Telecom investors are often attracted to the strong dividends many companies in the industry pay. But you might be better off ignoring the dividends and investing in another stock instead.
T-Mobile US (TMUS -0.30%) holds a lot of appeal versus its dividend-paying competition, AT&T (T -2.00%) and Verizon Communications (VZ -1.11%). While the latter pay shareholders dividends of roughly 7.5% these days, T-Mobile doesn't pay investors anything for holding shares.
But even without a dividend, T-Mobile could end up returning more cash to shareholders over the next few years.
How T-Mobile's paying its shareholders
T-Mobile isn't planning to pay a dividend anytime soon, but it's spending a lot of money on share repurchases.
A share repurchase can be a more tax-efficient way of returning excess cash to shareholders. Instead of paying a sum to each and every shareholder, management will simply buy out shareholders looking to unload their stock. The net result is fewer shares outstanding, giving existing shareholders a greater stake in the company. That makes each share more valuable, so, all else equal, the share price increases.
T-Mobile's board authorized a $14 billion share repurchase program last year. It's since bought back nearly $12 billion of T-Mobile stock. But investors should expect a new, higher authorization announcement later this year. T-Mobile's long-term plan is to repurchase $60 billion worth of stock between 2023 and 2025.
Importantly, T-Mobile has the cash flow to support the aggressive buyback. Its adjusted free cash flow over the first half of 2023 was $5.3 billion. That's actually better than AT&T, which had a dismal first quarter. More importantly, investors can expect T-Mobile's free cash flow to expand substantially over the next couple of years as it no longer has to pay merger-related expenses and as it leverages its 5G network buildout.
Investors should expect T-Mobile to make good on its promise to return an additional $48 billion to shareholders by the end of 2025 bolstered by strong free cash flows.
How much are AT&T and Verizon paying?
Despite their substantial dividends, AT&T and Verizon are actually returning less cash to shareholders than T-Mobile.
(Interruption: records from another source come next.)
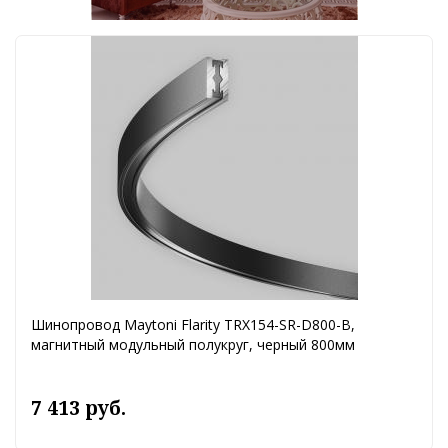
Шинопровод Maytoni Flarity TRX154-SR-D800-B,
магнитный модульный полукруг, черный 800мм
7 413 руб.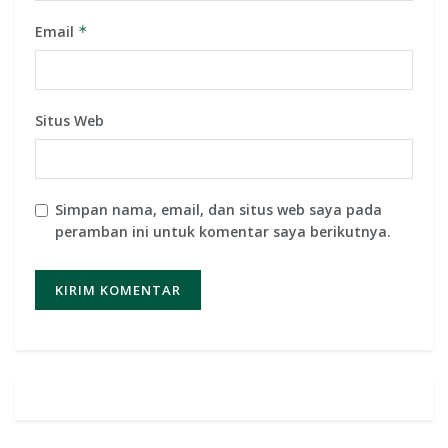
Email
*
Situs Web
Simpan nama, email, dan situs web saya pada
peramban ini untuk komentar saya berikutnya.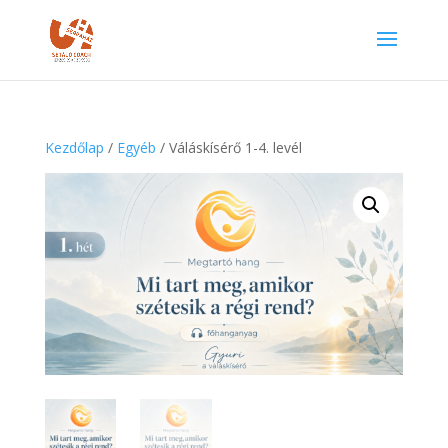
Kezdőlap
/
Egyéb
/ Váláskísérő 1-4. levél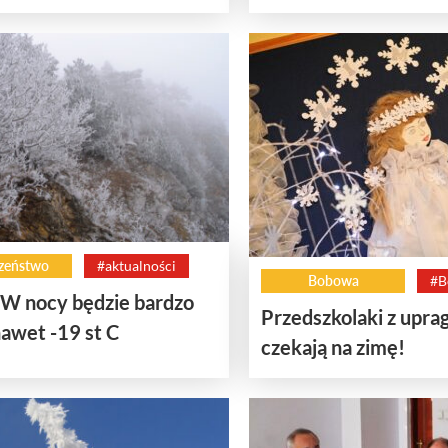
zeństwo
#aktualności
Bobowa
#B
W nocy będzie bardzo
Przedszkolaki z upra
nawet -19 st C
czekają na zimę!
AT&T's dividend payments will total just over $8 billion in 2023. Verizon will pay out roughly $11 billion. Both will fall short of T-Mobile's total cash return to shareholders.
Neither AT&T nor Verizon currently has a share repurchase program. That's because they're both mired in debt from previous acquisitions that didn't pan out. Instead of buying back shares, they both have to pay down their substantial debt.
AT&T said it plans to revisit share repurchases once it reaches its goal of a net debt-to-EBITDA ratio of 2.5x. As of the second quarter, management doesn't expect to hit that level until mid-2025. Verizon is waiting for a 2.25x ratio between net debt and earnings before interest, taxes, depreciation, and amortization. As of the end of the second quarter, that number stood at 2.6x.
With much of their free cash flow going toward deleveraging, AT&T and Verizon are unable to return as much to shareholders as T-Mobile. And even adjusting for T-Mobile's bigger market cap, the total cash return to shareholders as a percentage of the stock price is higher for T-Mobile.
The new leader in telecom
Not only is T-Mobile set to return more cash to shareholders than AT&T or Verizon, it's also outperforming them operationally. That should give investors confidence in its cash return plans.
T-Mobile continues to add more valuable postpaid wireless customers than its competitors. Meanwhile, its home internet service remains on pace to reach its goal of between 7 million and 8 million customers by 2025.
Also, T-Mobile's 5G network buildout remains about two years ahead of the next closest competitor, which should allow T-Mobile to take market share in areas it hasn't competed well in before, such as business and rural areas.
All signs point to strong free-cash-flow growth over the next few years. Meanwhile, AT&T's and Verizon's free-cash-flow expectations have been called into question. Even investors primarily interested in cash returns to shareholders should skip over the big dividend payers and take a look at adding T-Mobile to their portfolio.